■ **Collected data**:
════════════════

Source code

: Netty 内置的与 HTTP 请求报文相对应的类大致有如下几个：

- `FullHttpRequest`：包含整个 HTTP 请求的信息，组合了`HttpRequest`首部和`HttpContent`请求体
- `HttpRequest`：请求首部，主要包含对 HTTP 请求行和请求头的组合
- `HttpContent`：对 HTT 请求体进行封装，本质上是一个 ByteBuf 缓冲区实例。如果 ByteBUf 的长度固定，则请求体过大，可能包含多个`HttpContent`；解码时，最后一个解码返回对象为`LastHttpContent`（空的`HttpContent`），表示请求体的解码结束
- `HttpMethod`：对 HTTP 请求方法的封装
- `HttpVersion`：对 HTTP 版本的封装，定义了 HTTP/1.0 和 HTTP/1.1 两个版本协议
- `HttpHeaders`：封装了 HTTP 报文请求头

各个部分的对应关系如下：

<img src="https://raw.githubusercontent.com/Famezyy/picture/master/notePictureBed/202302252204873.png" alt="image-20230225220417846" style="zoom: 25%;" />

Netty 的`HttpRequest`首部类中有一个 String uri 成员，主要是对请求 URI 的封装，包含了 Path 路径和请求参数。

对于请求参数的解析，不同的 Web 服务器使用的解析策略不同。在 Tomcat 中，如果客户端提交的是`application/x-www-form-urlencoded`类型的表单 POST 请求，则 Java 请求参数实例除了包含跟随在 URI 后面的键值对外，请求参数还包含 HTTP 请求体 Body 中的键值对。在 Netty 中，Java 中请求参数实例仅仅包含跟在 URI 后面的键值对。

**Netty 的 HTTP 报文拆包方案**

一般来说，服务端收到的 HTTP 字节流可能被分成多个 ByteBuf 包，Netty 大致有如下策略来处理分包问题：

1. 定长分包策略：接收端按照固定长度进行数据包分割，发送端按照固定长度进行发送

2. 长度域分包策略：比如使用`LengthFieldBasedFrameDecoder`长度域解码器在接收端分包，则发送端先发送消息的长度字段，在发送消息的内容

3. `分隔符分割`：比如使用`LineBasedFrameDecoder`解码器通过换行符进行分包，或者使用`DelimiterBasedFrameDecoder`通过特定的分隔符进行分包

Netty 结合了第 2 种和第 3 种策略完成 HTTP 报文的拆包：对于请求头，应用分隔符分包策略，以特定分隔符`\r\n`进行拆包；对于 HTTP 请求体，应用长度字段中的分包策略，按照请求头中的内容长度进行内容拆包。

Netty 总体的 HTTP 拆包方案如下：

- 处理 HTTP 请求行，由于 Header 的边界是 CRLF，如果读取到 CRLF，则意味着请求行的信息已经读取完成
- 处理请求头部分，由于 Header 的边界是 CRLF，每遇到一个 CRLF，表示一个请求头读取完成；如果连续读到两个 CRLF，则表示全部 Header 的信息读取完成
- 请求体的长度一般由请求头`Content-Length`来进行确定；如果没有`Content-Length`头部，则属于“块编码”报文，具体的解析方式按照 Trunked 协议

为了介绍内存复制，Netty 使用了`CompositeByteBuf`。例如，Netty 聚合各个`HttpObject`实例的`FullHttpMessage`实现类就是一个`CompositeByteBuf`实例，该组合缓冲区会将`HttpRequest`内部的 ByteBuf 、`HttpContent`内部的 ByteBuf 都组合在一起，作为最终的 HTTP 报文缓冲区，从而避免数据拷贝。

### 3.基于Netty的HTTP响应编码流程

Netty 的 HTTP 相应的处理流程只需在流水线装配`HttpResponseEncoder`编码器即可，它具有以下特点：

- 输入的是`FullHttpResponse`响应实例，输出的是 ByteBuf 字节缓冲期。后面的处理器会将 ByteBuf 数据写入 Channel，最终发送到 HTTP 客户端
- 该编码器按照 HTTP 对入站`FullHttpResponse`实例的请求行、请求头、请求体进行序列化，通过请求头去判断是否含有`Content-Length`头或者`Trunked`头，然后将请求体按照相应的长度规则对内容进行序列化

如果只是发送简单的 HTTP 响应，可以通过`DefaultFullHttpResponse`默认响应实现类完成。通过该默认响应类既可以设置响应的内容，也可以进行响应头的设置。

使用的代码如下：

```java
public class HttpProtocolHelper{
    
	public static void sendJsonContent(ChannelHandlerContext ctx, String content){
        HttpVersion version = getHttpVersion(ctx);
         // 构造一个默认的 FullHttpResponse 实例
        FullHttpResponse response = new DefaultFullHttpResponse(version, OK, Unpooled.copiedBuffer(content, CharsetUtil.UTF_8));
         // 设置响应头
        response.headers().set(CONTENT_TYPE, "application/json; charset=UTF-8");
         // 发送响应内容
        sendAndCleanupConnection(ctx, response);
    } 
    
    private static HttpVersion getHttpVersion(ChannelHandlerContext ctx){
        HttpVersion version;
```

════════════════

■ **YOUR ASSIGNMENT**: Given the records above, return exactly the lines starting at the line containing "Netty 总体的 HTTP 拆包方案如下：" and ending at the line containing "### 3.基于Netty的HTTP响应编码流程", including both.

■ **TASK OUTPUT**:
Netty 总体的 HTTP 拆包方案如下：

- 处理 HTTP 请求行，由于 Header 的边界是 CRLF，如果读取到 CRLF，则意味着请求行的信息已经读取完成
- 处理请求头部分，由于 Header 的边界是 CRLF，每遇到一个 CRLF，表示一个请求头读取完成；如果连续读到两个 CRLF，则表示全部 Header 的信息读取完成
- 请求体的长度一般由请求头`Content-Length`来进行确定；如果没有`Content-Length`头部，则属于“块编码”报文，具体的解析方式按照 Trunked 协议

为了介绍内存复制，Netty 使用了`CompositeByteBuf`。例如，Netty 聚合各个`HttpObject`实例的`FullHttpMessage`实现类就是一个`CompositeByteBuf`实例，该组合缓冲区会将`HttpRequest`内部的 ByteBuf 、`HttpContent`内部的 ByteBuf 都组合在一起，作为最终的 HTTP 报文缓冲区，从而避免数据拷贝。

### 3.基于Netty的HTTP响应编码流程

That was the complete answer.